The United States and others who partner and trade with African countries are poised to benefit. Countries without malaria, for example, have been shown to witness economic growth about five times greater than their malaria-burdened counterparts. The Journal of Virus Eradication also established a model that showed a one percent decrease in HIV/AIDS prevalence would have the same impact on advancing progress toward the United Nations’ Sustainable Development Goals as a 40 percent increase in GDP, serving U.S. interests in economic growth, stability, and security.
Investing in health aid not only contributes to the prosperity and stability of target countries, but also positions the United States to participate in Africa’s rise. Strategic health diplomacy helps create a more dynamic Africa with which the United States can partner and work—as stronger economies, workforces, and consumer markets yield direct economic benefits in the U.S. national interest.
These policy instruments are pertinent to the standings of the United States and China in Africa and other parts of the world. China is investing in developing nations massively, and attaining leverage. On the one hand, it invests in infrastructure without the “strings” of governance or transparency requirements of U.S. and multilateral assistance loans. On the other hand, it gains leverage precisely because its loans do have “strings” of another kind attached. China has the chance to win privileged access to energy and other resources, as well as the power to call in the collateral put up by borrowing nations if they don’t pay their debts.
Given the increasing state fragility, security threats, and economic potential of Africa, an energetic U.S. response subtly aimed at offering an alternative to China has two pillars.
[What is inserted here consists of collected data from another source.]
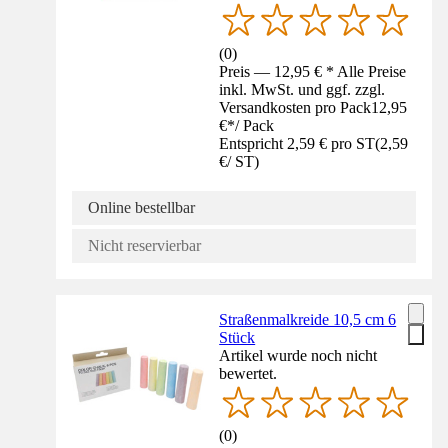
(
0
)
Preis — 12,95 € * Alle Preise
inkl. MwSt. und ggf. zzgl.
Versandkosten pro Pack
12,95
€
*
/
Pack
Entspricht 2,59 € pro ST
(
2,59
€
/
ST
)
Online bestellbar
Nicht reservierbar
Straßenmalkreide 10,5 cm 6
Stück
Artikel wurde noch nicht
bewertet.
(
0
)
The U.S. International Development Finance Corporation is a promising step built with a unique bipartisan consensus in a time of vituperous political polarization. It is designed to present an alternative to the Belt and Road Initiative which China is offering countries bilaterally and even embedding into the development work of the United Nations (where China’s influence is mounting).
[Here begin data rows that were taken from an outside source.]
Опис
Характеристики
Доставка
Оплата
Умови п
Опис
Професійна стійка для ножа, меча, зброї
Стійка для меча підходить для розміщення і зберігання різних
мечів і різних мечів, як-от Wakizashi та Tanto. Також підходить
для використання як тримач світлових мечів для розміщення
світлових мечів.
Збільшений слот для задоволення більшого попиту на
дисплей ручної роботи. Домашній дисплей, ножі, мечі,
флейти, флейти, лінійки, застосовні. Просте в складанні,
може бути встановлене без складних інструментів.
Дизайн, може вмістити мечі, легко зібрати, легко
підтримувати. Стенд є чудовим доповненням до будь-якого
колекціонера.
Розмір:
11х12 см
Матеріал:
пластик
Yet however canny it is, the DFC is not enough to counter China’s investment. Sustaining and scaling up U.S. strategic health diplomacy in Africa would be wise. Leadership on health is already a U.S. comparative competence and advantage, a form of foreign assistance that demonstrably produces results, and a signature element of the U.S. humane and efficacious brand in Africa and the world. It advances U.S. economic interests in African and other developing nations, and wins friends for U.S. interests on counter-terrorism and security aims. There would be an immense return on finishing the job of ending the AIDS, tuberculosis, and malaria epidemics in Africa, which the United States has already done so much to advance through PEPFAR, the President’s Malaria Initiative, and the Global Fund.
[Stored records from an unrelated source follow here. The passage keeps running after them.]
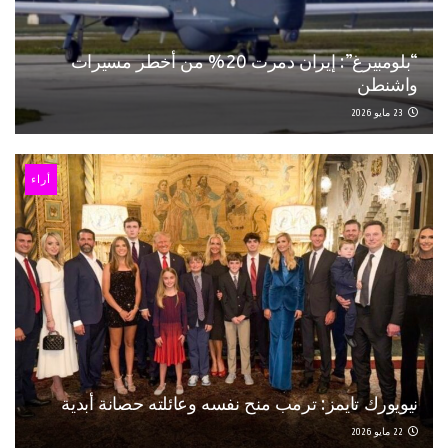
“بلومبيرغ”: إيران دمرت 20% من أخطر مسيرات
واشنطن
23 مايو 2026
أراء
نيويورك تايمز: ترمب منح نفسه وعائلته حصانة أبدية
22 مايو 2026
When combined, renovating U.S. development investment and extending U.S. health leadership are the keys to consequential engagement in Africa. They offer something different from a rising China: transparency, good governance, and actually investing in people. Helping sub-Saharan African nations tackle the health security threats of epidemics (including COVID-19, in addition to AIDS, tuberculosis, malaria, and Ebola), transition to funding their own health systems, and empower their women and men to thrive economically, is strategic. It would be valuable to Africa. And with China on the rise, it would be valuable to America’s standing in Africa and elsewhere around the world.